William Butterworth (1769-1834)
Engraver, writer, artist – and slave ship sailor

William Butterworth (1769-1834)William Butterworth spent most of his life working in Leeds as an engraver and copperplate printer with a flourishing business in Kirkgate, originally founded by his father in 1758. He had a productive and successful career, but he is best remembered now for his adventures as a rebel teenager, when he served aboard a slave ship in the 1780s – an extraordinary story which he only wrote down much later in his life, giving a unique, first-hand account of what life was like aboard one of these terrible ships of torment and death.

Born in 1769, the second of five children, he received a modest education and seemed destined simply to follow his father into the engraving business. But at sixteen, fired by the stories of a sea-faring cousin, he set his mind on going to sea and travelling the world. With one of his friends as companion he ran away from home and the two youngsters made their way to Liverpool to find a ship to take them on. Innocents as they were, they were quickly pounced upon and persuaded to join the crew of the slave ship ‘Hudibras’, bound initially for Africa to purchase slaves. From there the ship would make the terrifying journey across the Atlantic (the notorious ‘Middle Passage’) to the West Indies to sell the slaves to the plantations, and then move on to trade goods in South Carolina and Georgia before returning to England. The whole voyage was to take three long years.

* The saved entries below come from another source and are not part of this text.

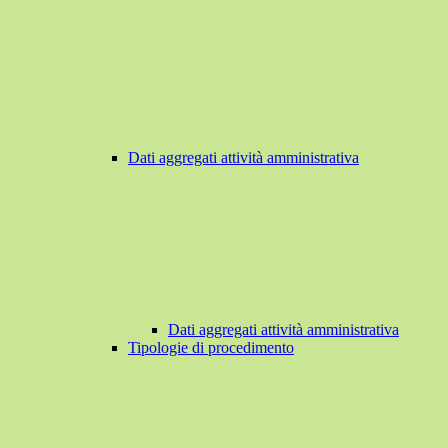
Dati aggregati attività amministrativa
Dati aggregati attività amministrativa
Tipologie di procedimento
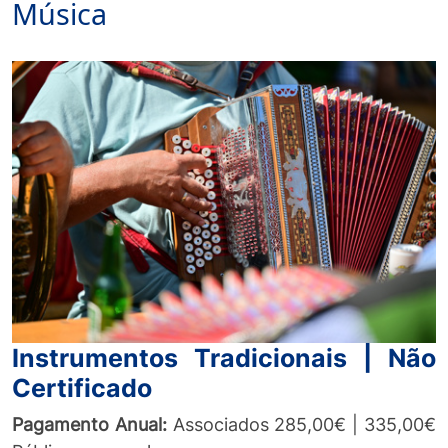
Música
Instrumentos Tradicionais | Não
Certificado
Pagamento Anual:
Associados 285,00€ | 335,00€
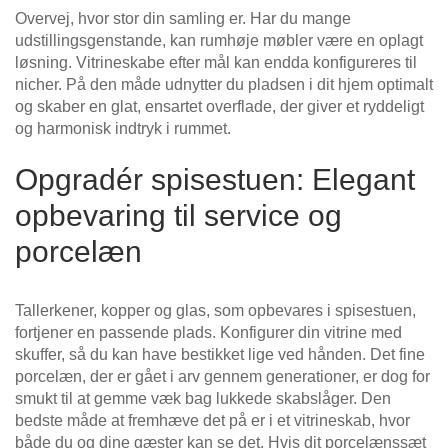
Overvej, hvor stor din samling er. Har du mange
udstillingsgenstande, kan rumhøje møbler være en oplagt
løsning. Vitrineskabe efter mål kan endda konfigureres til
nicher. På den måde udnytter du pladsen i dit hjem optimalt
og skaber en glat, ensartet overflade, der giver et ryddeligt
og harmonisk indtryk i rummet.
Opgradér spisestuen: Elegant
opbevaring til service og
porcelæn
Tallerkener, kopper og glas, som opbevares i spisestuen,
fortjener en passende plads. Konfigurer din vitrine med
skuffer, så du kan have bestikket lige ved hånden. Det fine
porcelæn, der er gået i arv gennem generationer, er dog for
smukt til at gemme væk bag lukkede skabslåger. Den
bedste måde at fremhæve det på er i et vitrineskab, hvor
både du og dine gæster kan se det. Hvis dit porcelænssæt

The experience was a world away from the exciting adventure young William had anticipated: he was ill-treated, half-starved, worked to the bone, and above all brought face-to-face with the appalling inhumanity and brutality of the slave trade. He saw the cruelty inflicted on the defenceless Negroes and the degradation their ‘free-born spirit’ had to endure, and he shared the wretched life of the ships’ crews, exploited like the slaves themselves by the avarice and greed of the planters and the ships’ officers – ‘dealers in human flesh’ as he called them. He witnessed a slave revolt, an attempted mutiny, and the barbaric cruelty with which they were suppressed.

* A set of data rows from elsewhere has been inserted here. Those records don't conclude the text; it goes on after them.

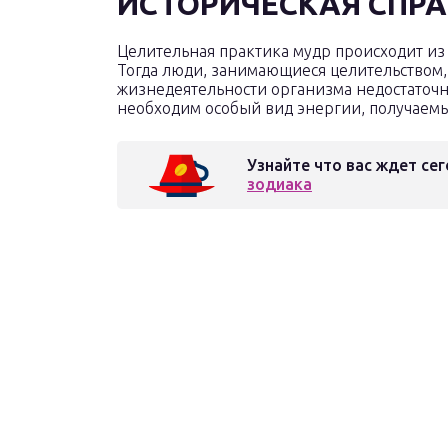
ИСТОРИЧЕСКАЯ СПРА
Целительная практика мудр происходит из 
Тогда люди, занимающиеся целительством,
жизнедеятельности организма недостаточн
необходим особый вид энергии, получаемы
Узнайте что вас ждет сег
зодиака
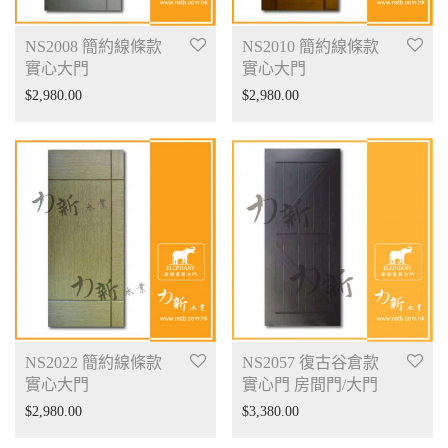
NS2008 簡約線條款
NS2010 簡約線條款
實心大門
實心大門
$
2,980.00
$
2,980.00
NS2022 簡約線條款
NS2057 復古谷倉款
實心大門
實心門 房間門/大門
$
2,980.00
$
3,380.00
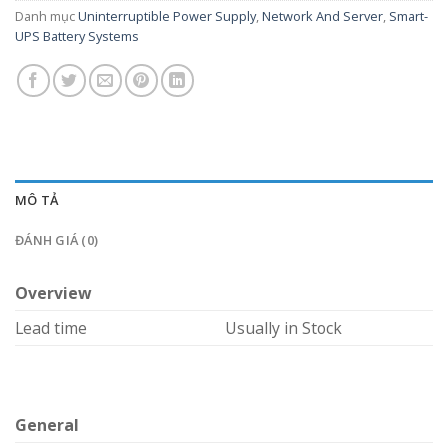
Danh mục
Uninterruptible Power Supply
,
Network And Server
,
Smart-
UPS Battery Systems
MÔ TẢ
ĐÁNH GIÁ (0)
Overview
Lead time
Usually in Stock
General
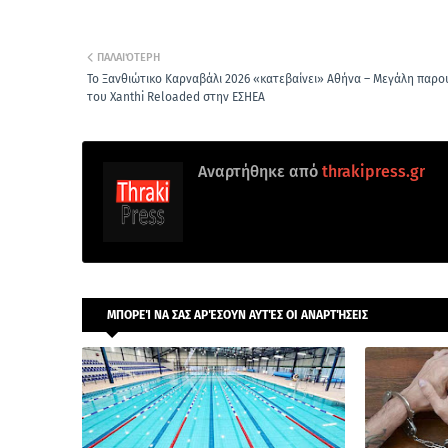
ΠΑΛΑΙΌΤΕΡΗ
Το Ξανθιώτικο Καρναβάλι 2026 «κατεβαίνει» Αθήνα – Μεγάλη παρο
του Xanthi Reloaded στην ΕΣΗΕΑ
Αναρτήθηκε από
thrakipress.gr
ΜΠΟΡΕΊ ΝΑ ΣΑΣ ΑΡΈΣΟΥΝ ΑΥΤΈΣ ΟΙ ΑΝΑΡΤΉΣΕΙΣ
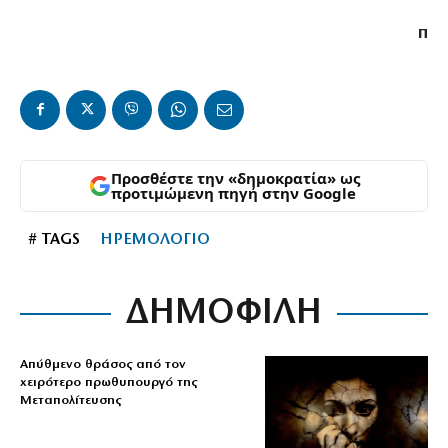
π
Προσθέστε την «δημοκρατία» ως
προτιμώμενη πηγή στην Google
# TAGS
ΗΡΕΜΟΛΟΓΙΟ
ΔΗΜΟΦΙΛΗ
Απύθμενο θράσος από τον
χειρότερο πρωθυπουργό της
Μεταπολίτευσης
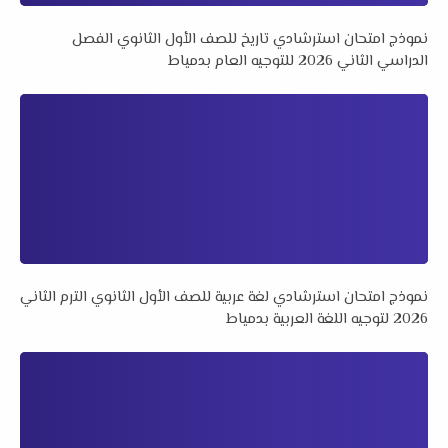
نموذج امتحان استرشادي تاريخ للصف الأول الثانوي الفصل
الدراسي الثاني 2026 للتوجيه العام بدمياط
نموذج امتحان استرشادي لغة عربية للصف الأول الثانوي الترم الثاني
2026 لتوجيه اللغة العربية بدمياط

By the time he finally came home to his relieved family, he had had his fill of adventure and threw himself into learning and mastering the skills he needed in his profession as an engraver. He made a name for himself with the delicacy and precision of his work, so essential for book illustration (no photography then). His exquisitely detailed engravings (over 180 figures) for a famous, widely-used guide to seamanship in which he collaborated in 1819 (‘The Young Sea Officer’s Sheet Anchor’, by Darcy Lever) demonstrate his exceptional talent and skill and no doubt drew on his own experience as a seaman. Alongside his professional work, he painted, learnt music, and studied. He married twice and had three children – a rich, safe, settled life.

He had always hoped and believed that the notorious transatlantic slave trade would finally be outlawed, and this was achieved in 1807, when British ships were prohibited from transporting slaves from Africa. Some years later he was persuaded to write down and publish an account of his own slave-ship experiences. His book ‘Three Years Adventures of a Minor in England, Africa, The West Indies, South Carolina and Georgia’ was published in 1823. It provides a vivid, eye-witness account of life on a slave-ship and of the workings of the slave trade in Africa and America, from a humane and sensitive perspective. Such accounts are rare, as most common seamen working the Middle Passage were illiterate, and William’s story has proved immensely valuable to historians of the slave trade. The book concludes with a fervent warning to all young men about the dangers of seeking adventure abroad.

Around 1832, ready to retire, he moved to a newly-built stone terrace house in St Michael’s Road, Headingley, where he died in 1834, aged 65, ‘esteemed for his uprightness, cheerfulness and kindness’. He is buried in St Michael’s graveyard. His book remains a significant memorial to his experience, insight and compassion.